YOUR ASSIGNMENT
Your task is to give the listing below back word for word, pictures excluded.

(SUPPLIED DATA begins)

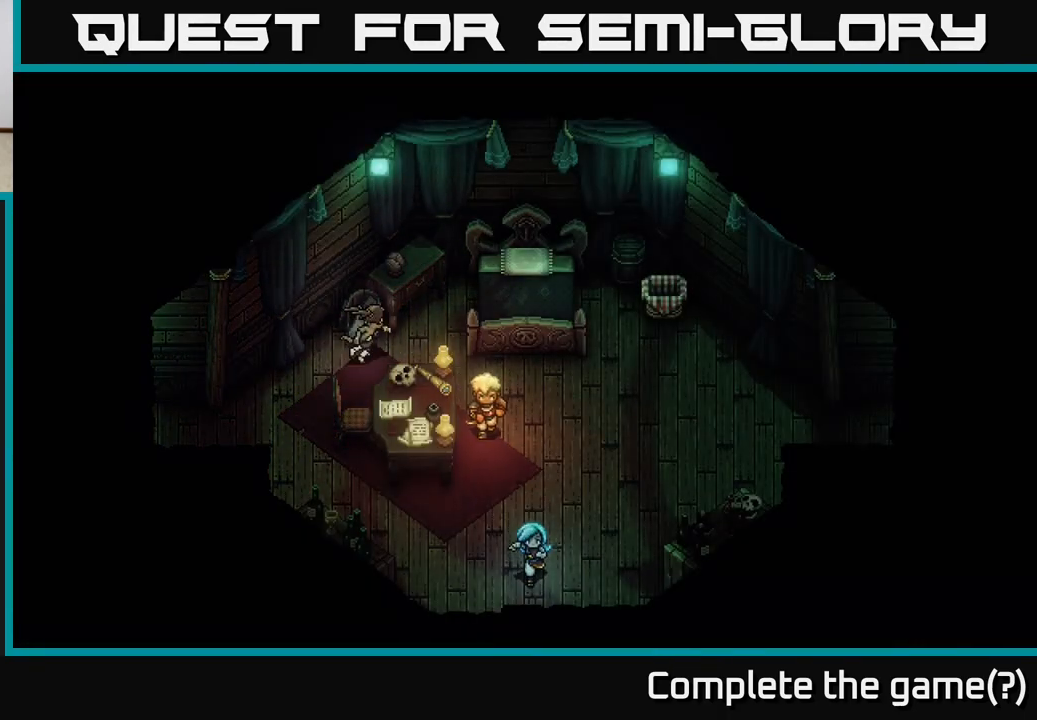
{"buttons": [], "left_stick": "down-right", "right_stick": "center", "events": [[283, "left_stick", "down-right"]]}
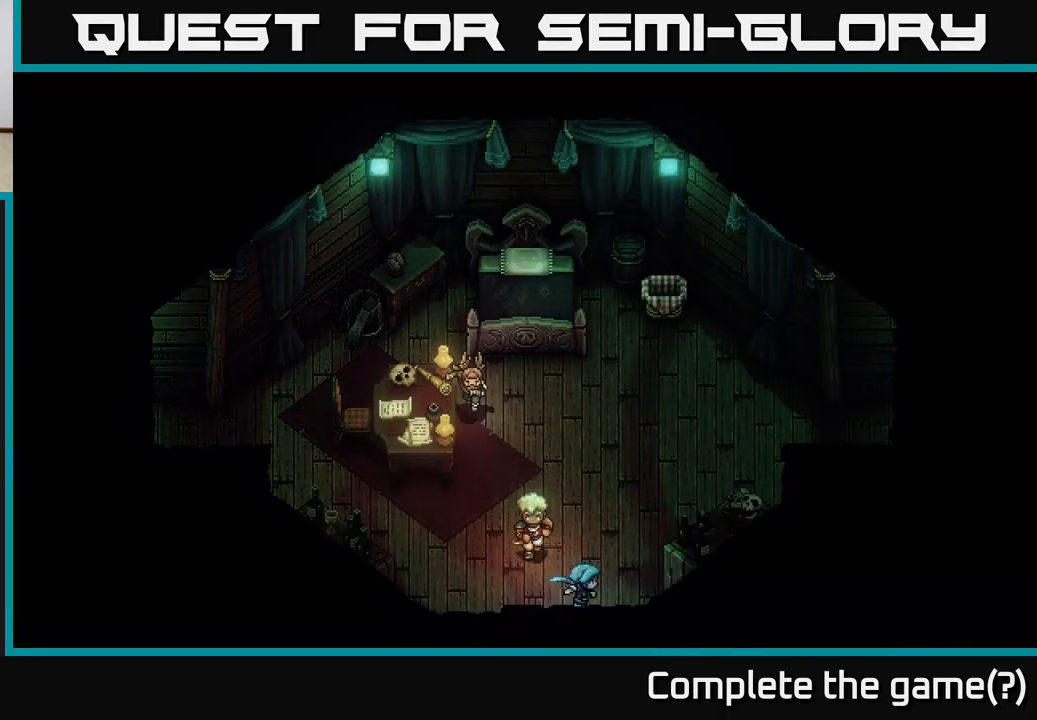
{"buttons": [], "left_stick": "up", "right_stick": "center", "events": [[150, "left_stick", "right"], [350, "left_stick", "up-right"], [450, "left_stick", "up"]]}
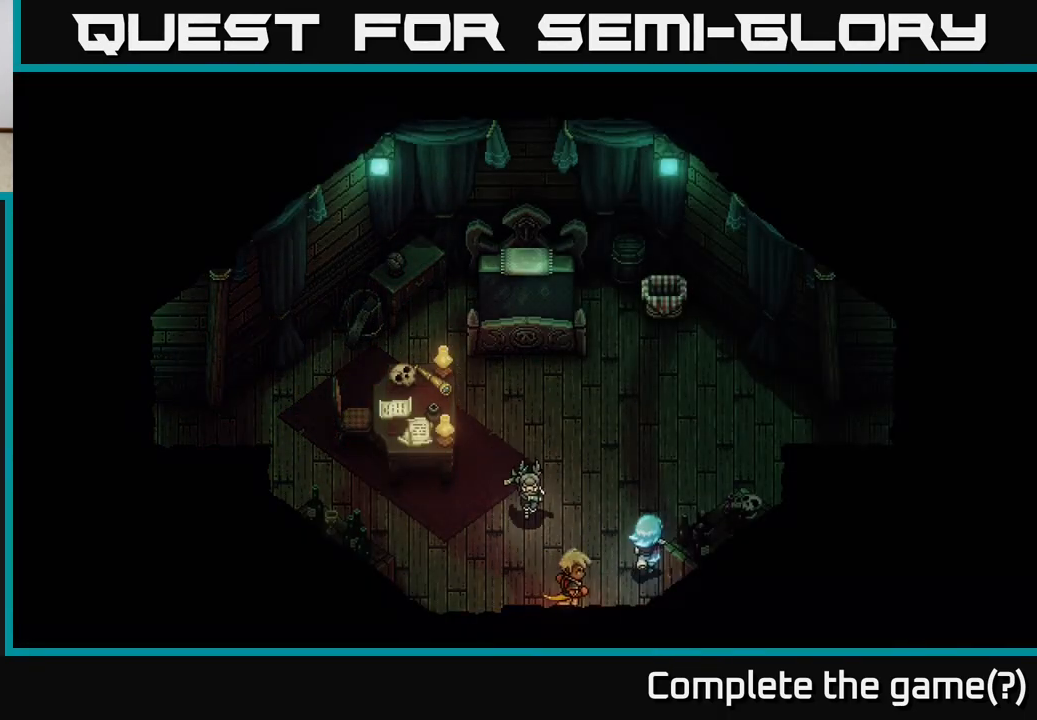
{"buttons": [], "left_stick": "up-right", "right_stick": "center", "events": [[133, "left_stick", "up-right"]]}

(SUPPLIED DATA ends)

WRITTEN ANSWER
{"buttons": [], "left_stick": "down-right", "right_stick": "center", "events": [[283, "left_stick", "down-right"]]}
{"buttons": [], "left_stick": "up", "right_stick": "center", "events": [[150, "left_stick", "right"], [350, "left_stick", "up-right"], [450, "left_stick", "up"]]}
{"buttons": [], "left_stick": "up-right", "right_stick": "center", "events": [[133, "left_stick", "up-right"]]}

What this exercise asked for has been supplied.